One Hell of a Ride

 

Haley Shevener, CSCS, RKC2, USAW, FRCms, ACSM-CPT, Pre/Postnatal Fitness Specialist and Co-Founder of PopUplift, @popuplift

Five years ago, I walked into the birthing center of a hospital (that has since been torn down) and built walls with rigid rules of how I did - and didn’t - want to bring my son into the world. I believed in the magic and power of my body. I believed in my control. And then, my birth experience felt radically different than I had “planned”. And then, I eventually wound up with pelvic organ prolapse (POP).

The dissonance between my experience and the experience I had “prepared” for felt like failure versus triumph. Soon after that, the diagnosis of POP felt like a threat to my belief in the magic and power of my body (and beyond it, really) - a threat for which I had no compelling response, conceding that my experience surely negated any faith and hope I had in myself or this process.

I spent a long time angrily wondering why no one told me, why I hadn’t known. This is an anger that many share and its presence is valid and justified. Without education, our ability to make informed decisions is nullified. For me, though, this anger served as a way to place blame, and that blame existed so that I didn’t have to face the lesson that birth and life and bodies are unpredictable and beyond control sometimes. If I could place blame, I could find control and certainty - the things I wanted most from the beginning.
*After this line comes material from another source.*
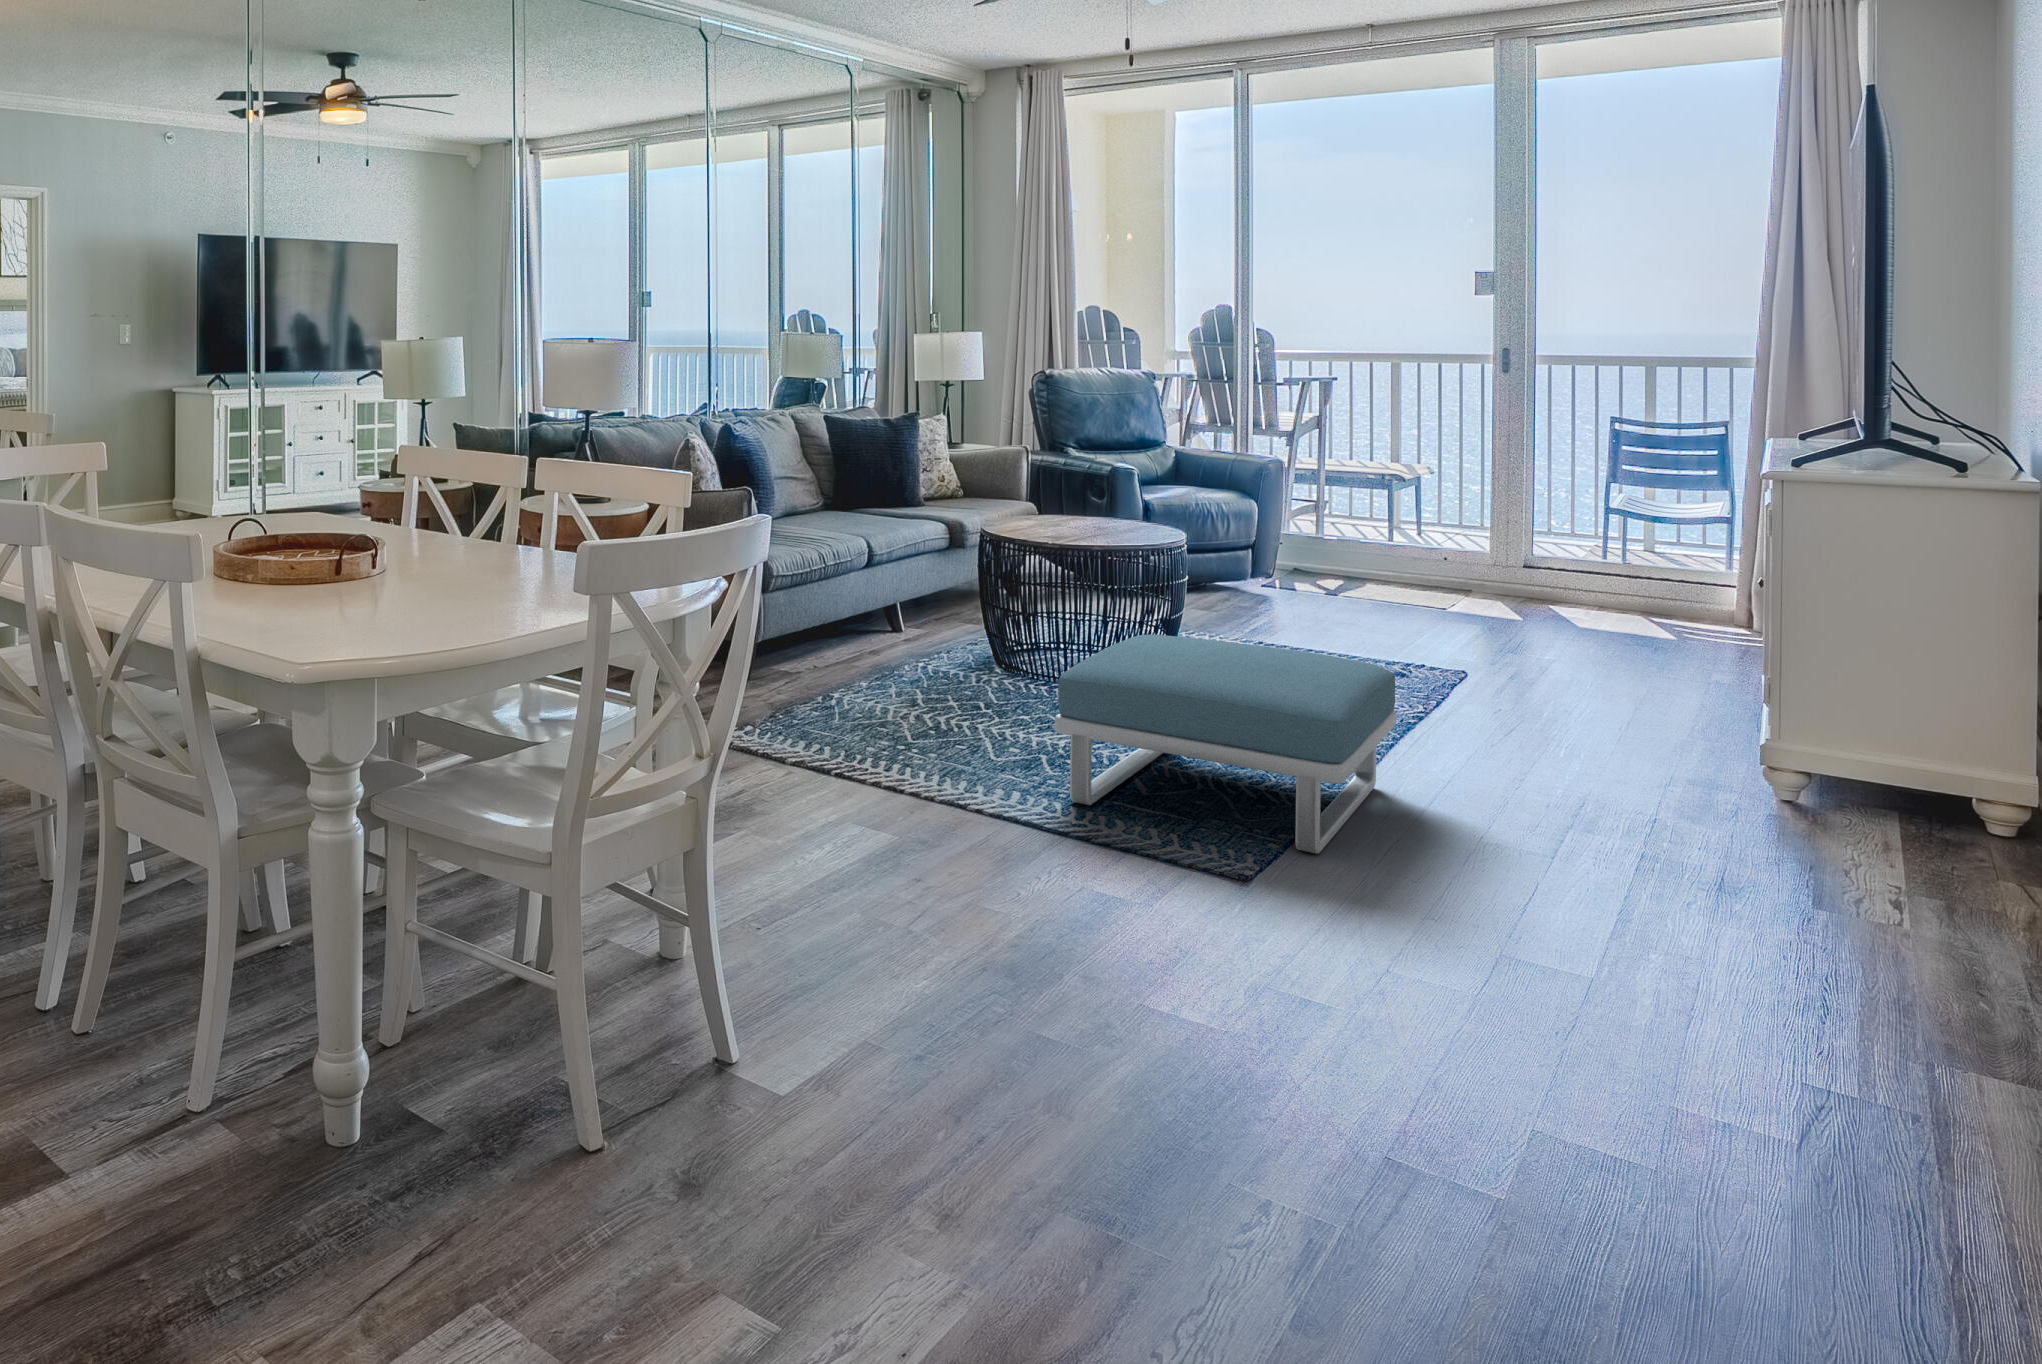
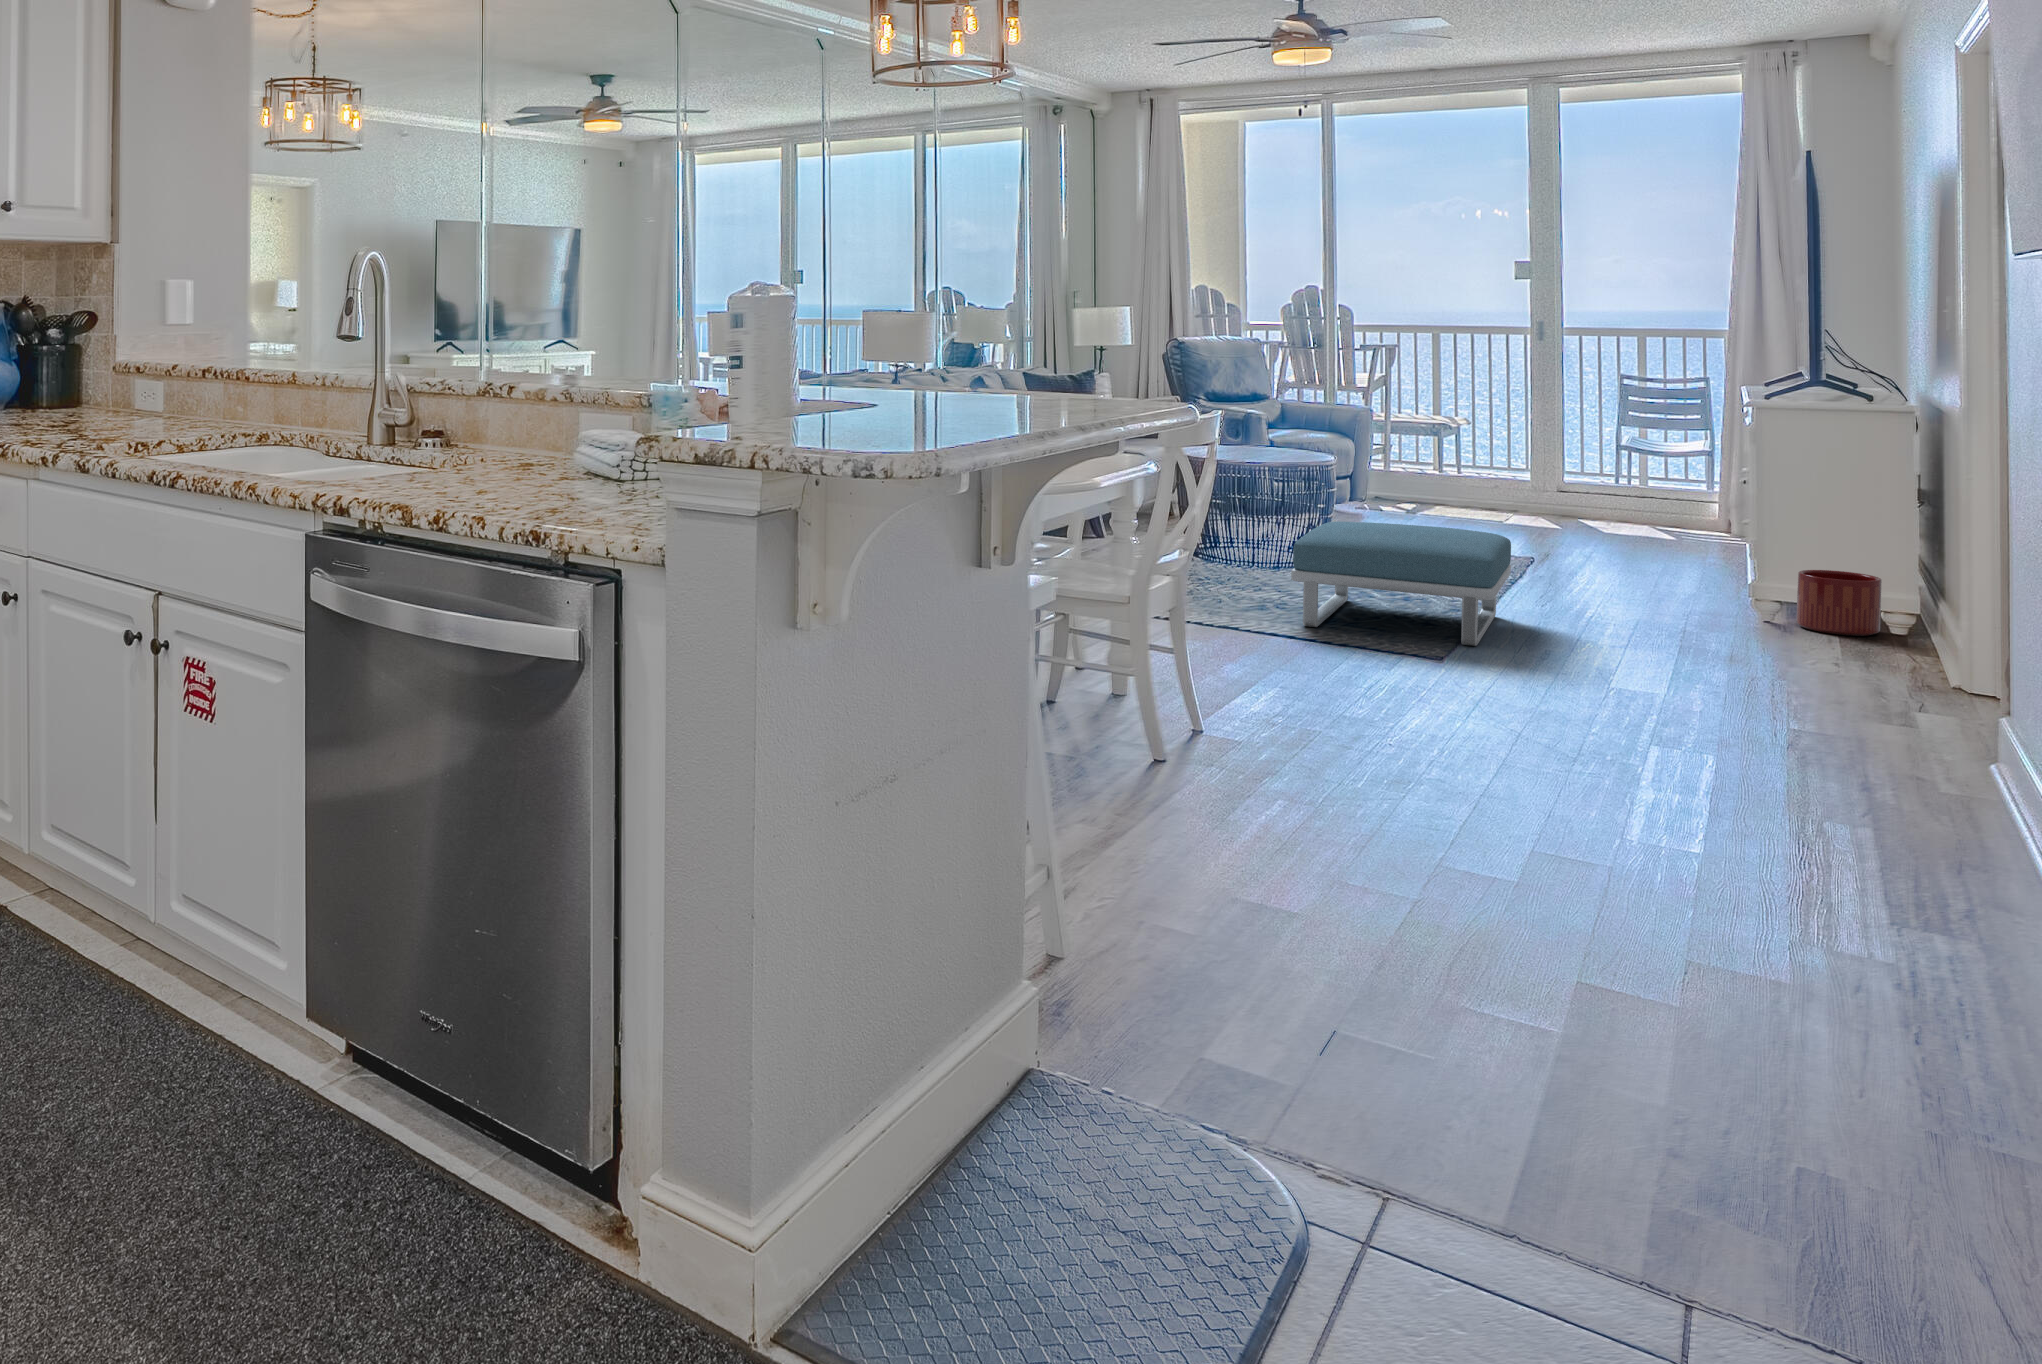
planter: none [1841,731,1977,844] -> present [1796,570,1882,636]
Mixed in with the anger, I’m choosing to learn that my body can be magical and powerful and beyond my control and chaotic. I’m choosing to find comfort in the idea that birth affects more than the new life it creates and that we don’t always get to decide the ways in which that might occur.

Yes, I continue to advocate for better education, more research, more management options, more robust support, informed consent. But this isn’t the biggest story that was born that day for me.

Five years ago today, I began subscribing to a story of choosing acceptance. It has been, and continues to be, one hell of a ride.